Document annotation is a central method for many Digital humanities projects. Depending on the complexity of the information to be annotated, it can be done in an automatic or manual manner. Current annotation systems have a major drawback when used on documents from humanities: one can state only if a certain feature /information is present or not in the material: thus a typical 1/0 discrimination. Although it is true that through digitization the “continuum” of any humanities object gest lost, such annotation strategy leads not only to quite dramatic discretization of the initial object but can lead to wrong interpretations. Especially annotation of historical facts and documents must consider and integrate degrees of vagueness in the annotation.
In the project HerCoRe –Hemeneutic and Computer-based Analysis of Reliability, Consistency and Vagueness in historical texts (financed by the Volkswagen Stiftung), we investigate:
Which is the influence linguistic vagueness (e.g. vague adjectives, non intersectives, hedges, subjunctives) on the presented historical facts
The degree to which the author is making use by purpose of vague expressions
How reliable are expressions of “certainty” compared with quoted historical sources
We distinguish between several vagueness layers: linguistic, editorial (markers by editors /translators) and factual (omission, wrong quotation).
The object of our analysis are the texts of Dimitrie Cantemir, prince of Moldavia, whose works from the 18th century about the Ottoman Empire and Moldavia were already translated at that time in many languages like English, German and French.

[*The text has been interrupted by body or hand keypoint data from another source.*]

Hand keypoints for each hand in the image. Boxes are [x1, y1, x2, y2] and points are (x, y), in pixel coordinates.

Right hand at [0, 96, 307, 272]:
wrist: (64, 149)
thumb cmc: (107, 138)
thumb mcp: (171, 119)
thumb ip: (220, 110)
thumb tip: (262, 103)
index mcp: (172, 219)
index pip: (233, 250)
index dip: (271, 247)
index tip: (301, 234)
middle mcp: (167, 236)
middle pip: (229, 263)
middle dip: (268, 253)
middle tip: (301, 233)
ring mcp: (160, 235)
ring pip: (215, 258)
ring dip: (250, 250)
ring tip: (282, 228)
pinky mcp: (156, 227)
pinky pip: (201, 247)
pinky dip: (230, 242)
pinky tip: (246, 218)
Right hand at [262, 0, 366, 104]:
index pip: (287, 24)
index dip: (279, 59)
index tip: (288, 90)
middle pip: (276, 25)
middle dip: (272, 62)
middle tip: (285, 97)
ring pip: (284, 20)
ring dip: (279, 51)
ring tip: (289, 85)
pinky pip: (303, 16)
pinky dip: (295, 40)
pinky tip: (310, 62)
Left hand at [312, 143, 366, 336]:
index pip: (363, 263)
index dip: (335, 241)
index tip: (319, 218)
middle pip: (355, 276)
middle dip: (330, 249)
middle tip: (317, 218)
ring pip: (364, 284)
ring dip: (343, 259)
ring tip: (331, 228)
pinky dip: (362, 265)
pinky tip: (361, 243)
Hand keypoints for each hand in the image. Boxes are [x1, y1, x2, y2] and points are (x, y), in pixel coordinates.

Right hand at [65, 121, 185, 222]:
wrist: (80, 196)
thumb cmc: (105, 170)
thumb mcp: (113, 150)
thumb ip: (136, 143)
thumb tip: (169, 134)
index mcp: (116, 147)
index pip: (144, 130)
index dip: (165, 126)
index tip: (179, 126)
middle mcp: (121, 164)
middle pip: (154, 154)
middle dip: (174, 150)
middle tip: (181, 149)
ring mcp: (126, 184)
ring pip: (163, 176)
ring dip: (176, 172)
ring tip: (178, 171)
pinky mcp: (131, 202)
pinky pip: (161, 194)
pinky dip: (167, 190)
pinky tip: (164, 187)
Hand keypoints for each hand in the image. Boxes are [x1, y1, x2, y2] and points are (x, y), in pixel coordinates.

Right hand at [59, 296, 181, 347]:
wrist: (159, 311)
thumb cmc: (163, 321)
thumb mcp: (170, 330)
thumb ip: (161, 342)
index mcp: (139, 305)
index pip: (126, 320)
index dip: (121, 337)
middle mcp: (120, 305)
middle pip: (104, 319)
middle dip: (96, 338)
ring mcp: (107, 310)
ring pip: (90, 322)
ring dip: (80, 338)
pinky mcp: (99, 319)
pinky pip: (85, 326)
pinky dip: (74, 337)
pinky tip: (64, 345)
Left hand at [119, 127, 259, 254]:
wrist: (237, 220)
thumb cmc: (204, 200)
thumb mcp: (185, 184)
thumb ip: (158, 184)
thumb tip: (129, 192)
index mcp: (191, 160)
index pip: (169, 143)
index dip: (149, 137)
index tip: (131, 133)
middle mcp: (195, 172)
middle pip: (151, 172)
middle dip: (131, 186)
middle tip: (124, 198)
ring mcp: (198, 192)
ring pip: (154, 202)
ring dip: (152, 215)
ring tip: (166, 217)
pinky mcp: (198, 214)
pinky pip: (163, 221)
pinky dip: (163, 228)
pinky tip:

We propose a framework for vagueness annotation, which allows the user:
to navigate any time between different annotation levels,
to mark-up discontinuous assertions and
to introduce concurrent mark-up
Linguistic vagueness is annotated in a semi-automatic manner, editorial vagueness is inferred partially from the text, factual vagueness is annotated manually. A fuzzy knowledge base allows also the annotation of named entities (person, geographical information, dates).